Fahrenheit 451 by Ray Bradbury(78 ratings)
|Submitted by Emmet Scanlan |
The protagonist, Guy Montag, is a fireman of the future whose job it is to start fires instead of put them out. Burning Books is his job. The government’s ideology is that books make people think, and people who think, think differently to each other. Arguments start, and in the end governments and institutions fall and change hands. So the books are burnt and the people kept in the dark letting the government think for them. Montag burns. That is all he knows. His father burnt before him and his father before that. Montag’s morals and ethics are challenged when he meets young girl Clarisse McClellan. Clarisse is radical by the day’s standards. Taking walks in the rain and even daring to look at the stars. She was kicked out of school for being different. Not listening to the government’s propaganda, the media. Montag starts thinking about his work, what is in the books that the government doesn’t want them to see? This question burns at Montag like the fire he uses to burn the books.This book is an example of a dystopia, social anarchy covered up by a corrupt government. The world is in chaos but only few people know it. Montag’s journey like Clarisse’s life is a lament of the past and a warning about the future. Thing’s change if you can be sure of one thing it is that.Fahrenheit 451 is written very hectically. With only three parts to the book and no chapters the words fly past you at an incredible speed and comprehending everything you read is a near impossible task. It is written with great care and precision daring you to think beyond what you normally would. Ray Bradbury showed a great understanding of what the future could be like considering it was first published in the mid fifties.however brilliant, exciting and thought provoking this book is it is also understandably not a book for everyone. It will appeal to mature readers, People with a good understanding of language. lets hope that the this book does not turn into a reality in the future. A truly remarkable read.
|Submitted by Anonymous |
My advanced English teacher told us at the beginning of the year that we would have to write a critical analysis on a book that was considered to be of literary merit every quarter. When she gave us the list of acceptable books, I was disappointed to find out that none of my favorite books were on the list. I chose Fahrenheit 451 at random and started reading it. As I read the book, I fell in love with its unique style. Bradbury's use of figurative language created vivid images of this society in my mind. His book showed me that not all books that have literary merit are boring. It inspired me to read and enjoy other books on the list.
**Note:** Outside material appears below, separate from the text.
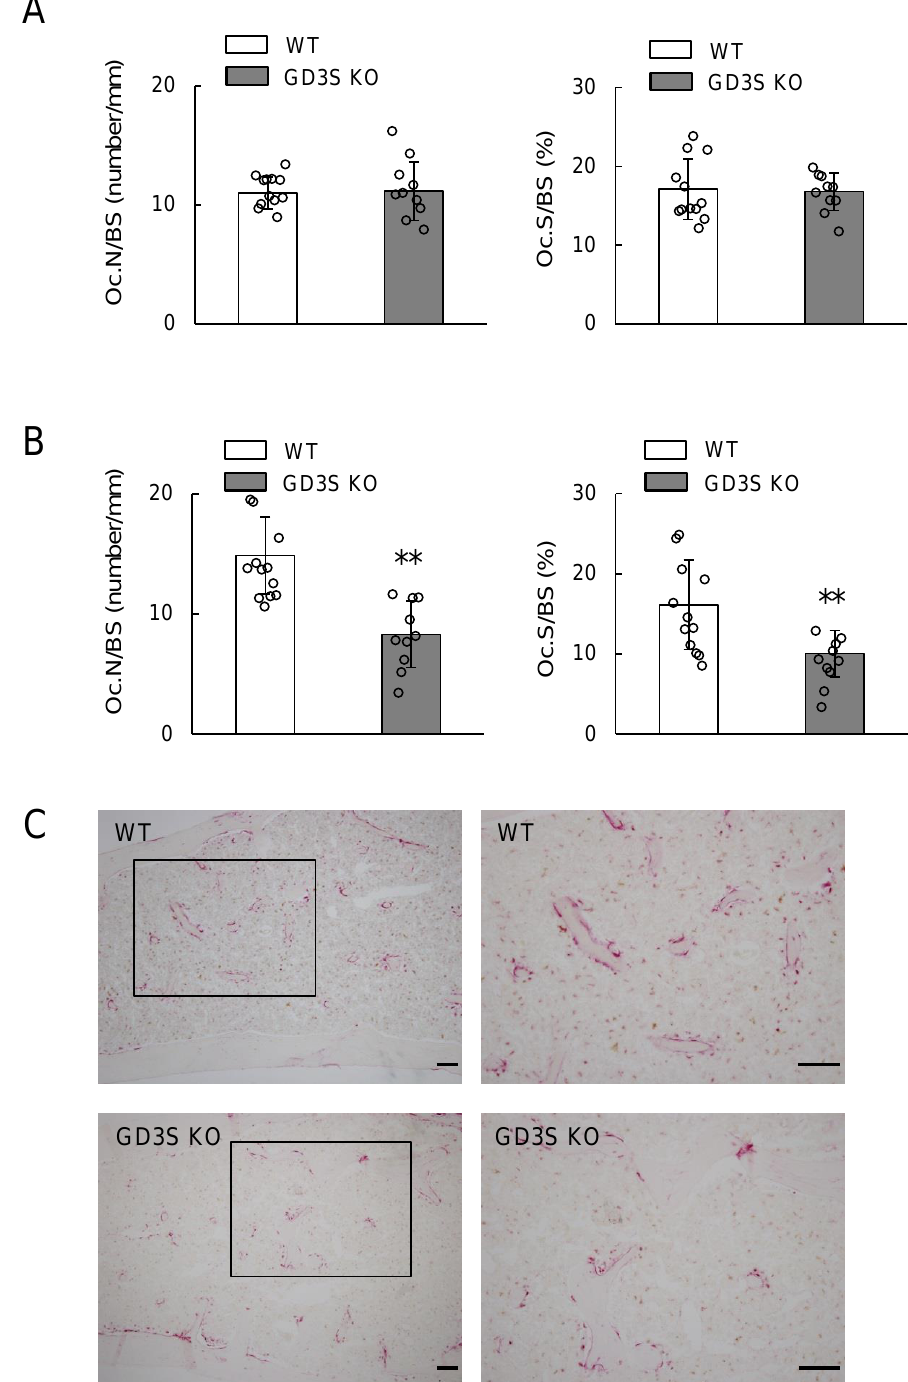
Figure 6. Decrease in bone resorption parameters by GD3 synthase deficiency in vivo. ( A ) 15-week-old mice (male, n = 12 for WT, n = 10 for GD3S KO). ( B ) 40-week-old mice (male, n = 12 for WT, n = 10 for GD3S KO). Osteoclast numbers / bone surface (Oc.N / BS, number / mm), and osteoclast surface / bone surface (Oc.S / BS, %) are presented. ( C ) Images of tartrate-resistant acid phosphatase (TRAP) staining of femoral cancellous bone. Results for WT mice (upper) and GD3S KO mice (lower) are shown. Right images are higher magnifications of the boxed areas in the images on the left. The scale bars are 100 µ m. Data are expressed as mean ± SD. The double asterisks (**) indicate p <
|Submitted by Mike Montgomery |
One morning during my free period at college I was sat in the library and noticed they had three copies of Farenheit 451. I'd heard that it was hailed as a great dystopia (some even ranked it alongside Brave New World and 1984) and so decided to begin reading. The thing which immediately struck me was that it wasn't a hard piece of literature and very enjoyable, even peaceful, to read. By 10 pm that night I had finished it all.